* Instructions for the task *
Begin with the line that contains "before: laptop" and transcribe each line after it, up to and including the last line of the listing below.
*** Data provided Section Begins ***
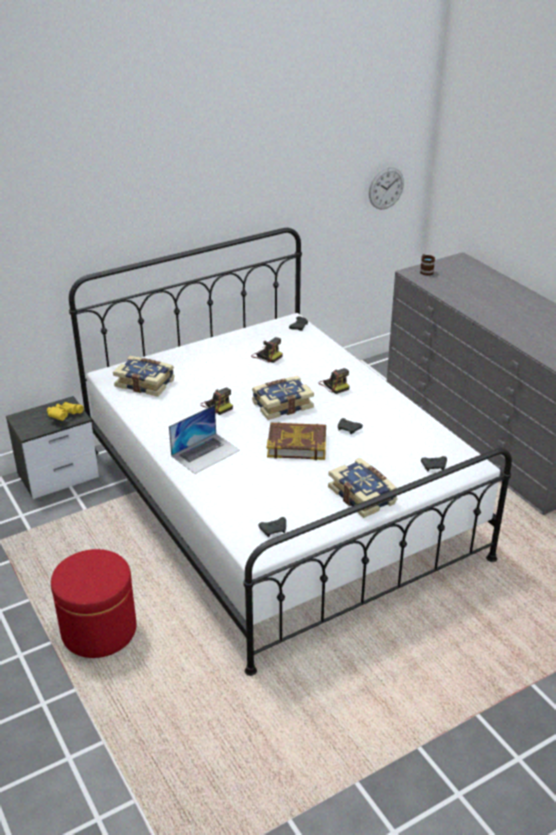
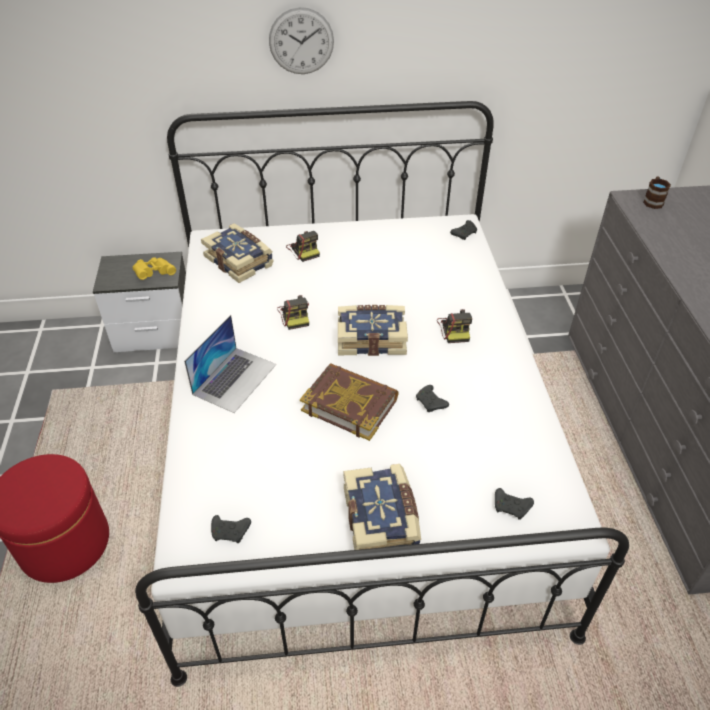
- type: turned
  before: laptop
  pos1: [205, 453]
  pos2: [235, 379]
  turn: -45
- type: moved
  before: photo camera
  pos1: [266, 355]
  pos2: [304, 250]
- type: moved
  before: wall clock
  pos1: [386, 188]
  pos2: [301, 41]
*** Data provided Section Ends ***
* Expected answer *
  before: laptop
  pos1: [205, 453]
  pos2: [235, 379]
  turn: -45
- type: moved
  before: photo camera
  pos1: [266, 355]
  pos2: [304, 250]
- type: moved
  before: wall clock
  pos1: [386, 188]
  pos2: [301, 41]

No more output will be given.